PhD Scientific Days 2026

Budapest, 16-18 June 2026

Poster Session 3.W - Pharmaceutical Sciences and Health Technologies

Effect of Tolperisone on Monoamine Oxidase Activity

Name of the presenter

Lincmajer, Zoltan

Institute/workplace of the presenter

Department of pharmacodynamics

Authors

Zoltan Lincmajer1, Amira Al-Khrasani1, Éva Szökő1
1: Department of pharmacodynamics

Text of the abstract

Introduction: Tolperisone is a centrally acting muscle relaxant that has been used in clinical practice for decades. Previous studies from our research group demonstrated that tolperisone effectively attenuates neuropathic pain in a rat model. Investigation of its mechanism of action has identified potent inhibition of voltage-gated sodium channels, along with weaker inhibition of calcium channels and monoamine uptake.

Aim: The aim of the present study was to characterize the effect of tolperisone on monoamine oxidase (MAO) activity.

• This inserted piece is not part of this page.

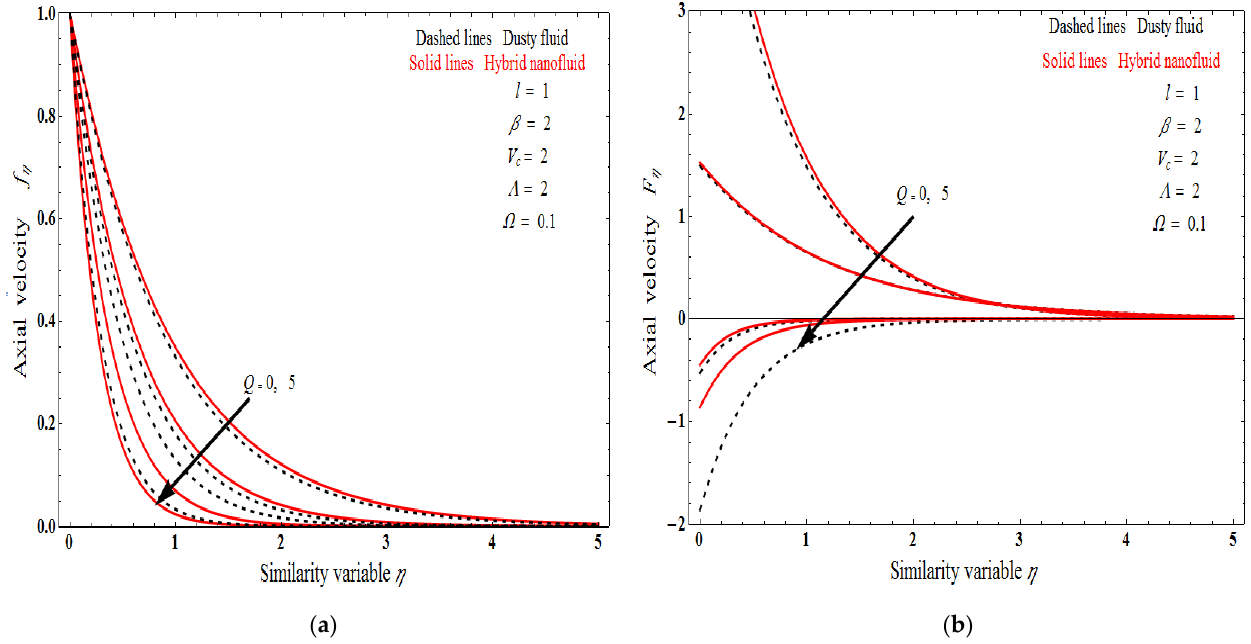
Figure 5. Influence of fluid velocity ( a ) f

Methods: MAO activity was measured in rat brain extract using a fluorescence-based assay. Hydrogen peroxide generated during enzymatic activity was detected using horseradish peroxidase and Amplex Red. Pargyline-sensitive hydrogen peroxide formation was considered MAO-specific activity. Serotonin and phenylethylamine were used as selective substrates for MAO-A and MAO-B, respectively.

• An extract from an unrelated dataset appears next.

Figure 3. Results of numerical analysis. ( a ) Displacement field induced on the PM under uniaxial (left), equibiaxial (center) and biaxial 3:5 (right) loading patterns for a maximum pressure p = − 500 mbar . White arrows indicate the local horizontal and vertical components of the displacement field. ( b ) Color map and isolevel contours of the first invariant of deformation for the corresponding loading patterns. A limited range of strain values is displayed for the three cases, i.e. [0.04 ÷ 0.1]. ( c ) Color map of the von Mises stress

Results: Tolperisone inhibited hydrogen peroxide formation in a concentration-dependent manner with both substrates, indicating inhibition of both MAO isoforms. Half-maximal inhibition was achieved at 77.30 µM (95% CI: 65.18–86.7) with serotonin and at 122.1 µM (95% CI: 102.4–171.4) with phenylethylamine. These results revealed a mild but statistically significant preference toward MAO-A inhibition (p<0.0001). Because MAO activity was quantified indirectly through hydrogen peroxide production, potential assay interference due to antioxidant effects was also evaluated. Tolperisone did not reduce standard hydrogen peroxide concentrations, suggesting that the observed inhibition was not attributable to antioxidant activity. Additional enzyme kinetic experiments indicated an uncompetitive inhibition mechanism.

Conclusions: Our findings suggest that tolperisone possesses non-selective MAO inhibitory activity with a modest preference toward MAO-A. This property may contribute to its previously observed antiallodynic effect by increasing monoamine availability and enhancing descending pain inhibitory pathways. The uncompetitive nature of inhibition also raises the possibility that its pharmacological effect may become more pronounced under conditions of increased enzymatic activity.

Funding: Semmelweis 250+ and Gedeon Richter Talentum Excellence PhD Scholarships are appreciate.